第11話 味見、しちゃいます?
ゼミ資料を眺めていた俺は、鼻腔をくすぐる香りに気づいた。
先ほどまでの、肉じゃがになるのかシチューになるのかカレーになるのか、はたまた別のものになるのかわからない匂いではない。
これは間違いなく、カレーの匂いだ。
それも、レトルトでは感じられない、明確な美味いカレーの匂い……!
思わず、ごくり、と唾を飲み込む。
否応なく上がるテンションを自覚しながら、台所へと向かう。
「めちゃくちゃ良い匂いがする……」
「あ、もうすぐ出来ますからね」
そう言って、蒼衣が小皿にお玉でカレーをすくう。
そして、それに口をつけた。
……これまで、あまりまじまじと見ることはなかったのだが……うむ。これはとても良い光景だ。

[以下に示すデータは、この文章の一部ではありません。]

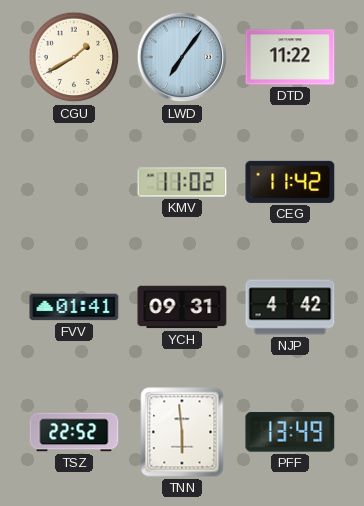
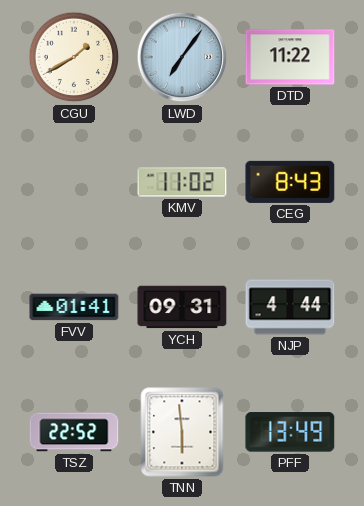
CEG: 11:42 -> 8:43
NJP: 4:42 -> 4:44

台所に立つ女の子というのは、なぜこうも魅力的に映るのだろうか。
「……よし、今日もいい出来です」
そう呟いて、蒼衣がこちらを向く。
「先輩も味見、しちゃいます?」
それを聞いた瞬間、胃が反応したのがわかった。
「じゃあ、しちゃうか」
「わかりました」
そう言って、蒼衣が先ほどと同じように、手に持っていた小皿へとカレーをすくう。
「はい、どうぞ」
「さんきゅ」
俺は、小皿に口をつけ、傾ける。
口に広がるカレーの風味、どことなく甘く、それでいてピリッとする感じ。……完璧だ。
「もうすでに美味い」
「まだ味見ですからね?」
俺の感想に、そう言いながらも嬉しそうな蒼衣を見ながら、ふと思う。
食卓に並ぶ前の味見は、つまみ食いのような気がして少し別の美味しさがある気がする。
きっと、蒼衣は普通のこと過ぎて感じていないだろうが、普段料理をしない俺としては、謎の背徳感がある気がするのだ。
……もうひと口だけ味見するか。
改めて、その背徳感をプラスした味わいを求めて、こっそりとお玉に手を伸ばす。
……が、蒼衣はそれに気づいたのか、お玉を先に握って。
「ダメですよ。いくらわたしと間接キスしたいからって、味見ばっかりされては困ります。普通に食べてもらわないと」
そう言って、蒼衣が唇に人差し指を当てる。
「……いや、そんなつもりじゃなかったんだが」
「あれ? 違うんですか? 先輩、同じお皿とか前なら極端に気にしていたので、そういう事に気づくかな、と思ったんですけど」
「気づきはするけど、前ほど指摘はしねえよ」
以前ならともかく、今は恋人同士。……間接キスくらいは許されて然るべきだ。
「……指摘はしない、と。なるほどなるほど。……まあ、お花見であーんしていた時点で気づくべきでしたね」
「……もうこの話はいいから、さっさと食わないか? そろそろ耐えるのもしんどいんだが」
カレーを前にして、限界に来た空腹に、俺はそう言う。
「それもそうですね。わたしもお腹空きましたし。じゃあ先輩、テーブル片付けておいてください。今からよそって持っていくので」
「了解」
そう残して、俺は台所から移動して、テーブルの上の資料を適当に片付ける。どうせ後から広げるのだから、同じ場所にまとめておけば十分だ。……そんなことよりも。蒼衣の持ってくるカレーの方が、何倍も重要なのだ。